Orange County Values
I was born and raised in Tustin. It’s where I built my first computer, started my first company, and took my first college course. My parents taught me to be compassionate towards others, work hard, and use my talents to better the lives of those around me. That’s why I’ve dedicated my life to public service.
I’m a Democrat and I worked in the Obama White House, so it might surprise you to learn that my parents are two lifelong Republicans. Years ago, they joined a party that advocated for compassionate immigration reform, started the Environmental Protection Agency, believed in a fair tax structure, and advocated for universal health care coverage.
They valued their neighbors’ diversity, trusted women to make their own life choices, and volunteered often at homeless shelters. Growing up, I learned that we shouldn’t judge others and help when asked. That’s why, for most of my adult life, I embraced the empathy of the Democratic Party -- that is far more in line with my ethical values.
But I understand where my parents are coming from. My mother was born in one of the poorest neighborhoods in Scotland, immigrated to the U.S. when she was nineteen, and worked as a nanny while studying to become a secretary. My father owned a small real estate appraisal business and taught me the value of hard work and self-reliance.
I share these values, which is why I started my own company in high school, helping local businesses build out their IT infrastructure. I continued running it during college at UCLA and planned to devote myself to it full time after graduation.
The Bigger Picture
But then, during the fall of my senior year, 9/11 happened. As I watched the Twin Towers fall, scaling my business no longer seemed like the most important thing I could be doing.
So instead, I joined the Peace Corps. I was sent to Nicaragua, where I taught business skills to high school students in a small town four hours outside the capital.

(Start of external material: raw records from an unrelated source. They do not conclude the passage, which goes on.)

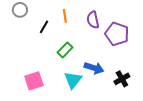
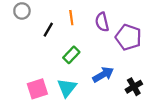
blue arrow: (94, 68) -> (103, 75), turned -48
cyan triangle: (73, 80) -> (67, 88), moved

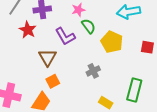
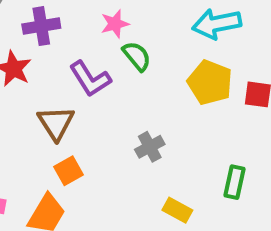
yellow pentagon: (112, 42) -> (210, 82), moved
green rectangle: (134, 90) -> (235, 182), size x0.7

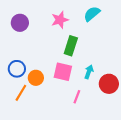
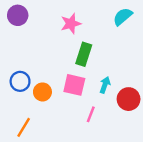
cyan semicircle: (92, 14) -> (123, 17), moved
purple circle: (20, 23) -> (18, 15), moved
orange line: (21, 93) -> (24, 127), moved

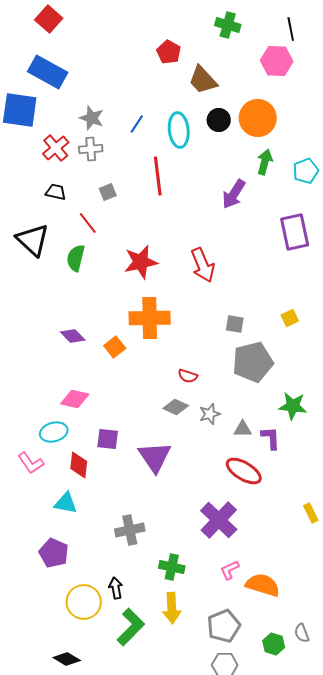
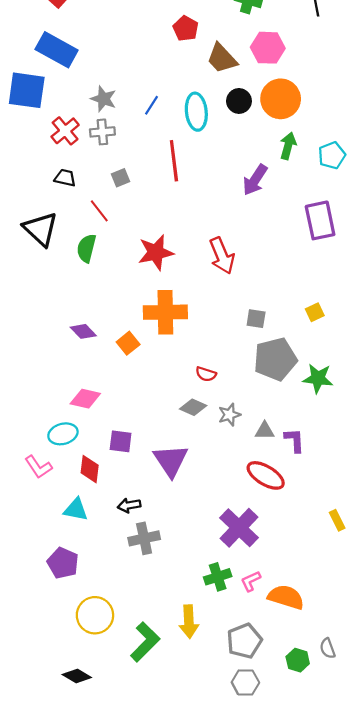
pink hexagon: (277, 61) -> (268, 48), moved
green star: (293, 406) -> (318, 378), moved
green cross: (172, 567) -> (218, 577), moved, turned -30
black arrow: (116, 588) -> (129, 505), moved, turned -90

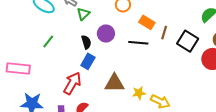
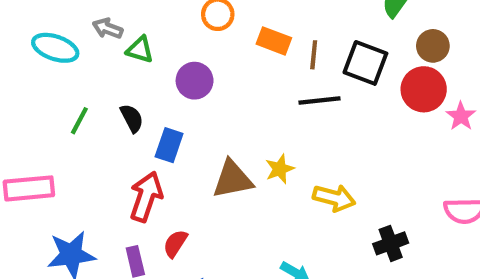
green triangle: (83, 14) -> (140, 50), turned -48
black semicircle: (86, 42) -> (132, 118), moved
black line: (138, 43) -> (320, 101), moved
yellow star: (139, 93) -> (280, 169), moved

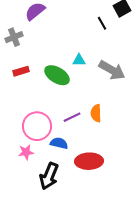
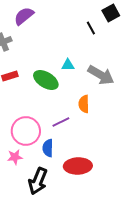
orange semicircle: (96, 113) -> (84, 104), moved
blue semicircle: (59, 143) -> (48, 148), turned -102

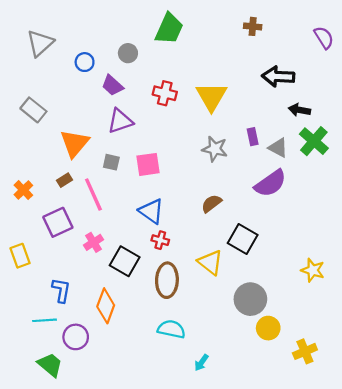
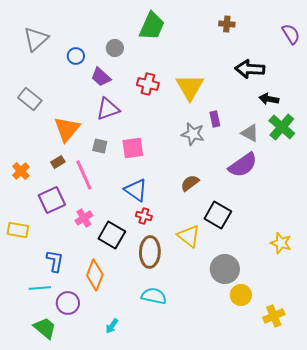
purple rectangle: (253, 137) -> (215, 119), moved
yellow rectangle: (20, 256) -> (18, 230), turned -60
cyan arrow: (201, 363) -> (112, 326), moved

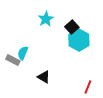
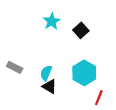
cyan hexagon: (79, 40) -> (84, 73), moved
cyan semicircle: (23, 53) -> (46, 73), moved

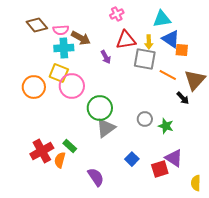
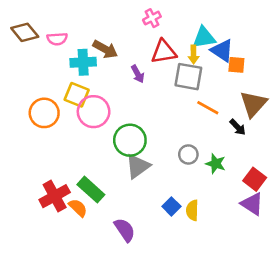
cyan triangle: (162, 19) -> (204, 38), moved
brown diamond: (37, 25) -> (25, 32), moved
pink semicircle: (61, 30) -> (57, 39), moved
orange line: (168, 75) -> (208, 108), moved
green rectangle: (70, 146) -> (91, 190), size x1.5
purple triangle: (174, 158) -> (252, 204), moved
orange semicircle: (60, 160) -> (78, 208), turned 119
red square: (160, 169) -> (255, 179), moved, turned -36
yellow semicircle: (196, 183) -> (192, 210), moved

I’ve always been passionate about using technology to improve people’s lives. Over those two years in the Peace Corps, I watched my Nicaraguan friends and neighbors spend too much of their hard-earned money on phone calls to family members living abroad. So when my time in the Peace Corps was up, I decided to stay in the country to help improve their lives using technology.
I founded a phone company with a local friend, and together we installed 80-foot internet towers across the country.
The Skype-like service we provided lowered the cost of calls to the U.S. by 90%. Our business quickly became one of the largest phone companies in Nicaragua, saving people millions of dollars a year.
But new technologies often run into roadblocks with government. The technology we were using, known as “voice-over-IP,” was essentially unregulated, much like Uber and Airbnb are today. What we were doing was legal, but since our company presented a threat to the established phone companies, we were always worried that the Nicaraguan government would intervene to shut us down.
Bringing Technology + Entrepreneurship to Washington
This experience showed me that technology can lift up families and communities. And it made me wonder, what could I personally do to ensure startups like mine had a fighting chance to succeed? I decided I wanted to work on this issue from within the U.S. government, helping elected officials and civil servants understand how emerging technologies can solve big problems.
By this point, President Obama had begun looking for new ways to get things done. He wanted to use technology to make government more innovative and efficient — something people of all parties can get behind. So when his Administration began recruiting technologists like me to provide the expertise he needed, I agreed to come on board.
As a Senior Technology Advisor at the White House, I worked with tech companies and members of the President’s Cabinet to modernize how citizens interact with government and give more Americans the skills they need for jobs in today’s technology-driven economy.
Innovation is something everyone can agree on. We never asked any of the CEOs or political leaders we worked with what party they belonged to. We didn’t care. What mattered was whether they were willing to embrace innovation to better serve the American people.
After three and a half years in the White House, I left to lead a research group at the MIT Media Lab and teach students at the MIT Sloan School of Management about the power of digital currencies and how we can use technology to address economic inequality.
Our Future in Orange County
I care a lot about what happens in Orange County — my wife and I live in Lake Forest, and my family still lives in Tustin, in my childhood home. I can’t sit by while our congresswoman and this Administration push policies that fly in the face of everything I believe and hurt people in my district.
I’m certainly not alone in these beliefs. My parents are struggling to recognize the Republican Party they once knew. Republicans in Congress have abandoned the same reasonable healthcare and immigration plans they once themselves supported.
And then there’s the disturbing rhetoric coming from all corners of the Republican Party – against the LGBTQ community, immigrants, women, and others. Republican elected officials are talking about our family and friends – the people we love most in the world.
My parents are still Republicans, but even they couldn’t bring themselves to vote for Trump.
Americans are looking for new leaders — people who understand where they’re coming from and actually want to get things done.
As an entrepreneur, technologist, and policymaker, I’ve spent my entire career finding ways to bring government policies and business models into the 21st century, making them serve people the way they expect and deserve to be served.
Our values are being challenged by an Administration hell-bent on taking us back to the injustices of the past, our full time jobs are turning into gigs, and our gigs are being automated out of existence.
At this unique moment in history we have a choice.
We can define our future or we can be defined by it.
I choose to define it, and if you’ve read this far, I hope you’ll join me in our fight for our future.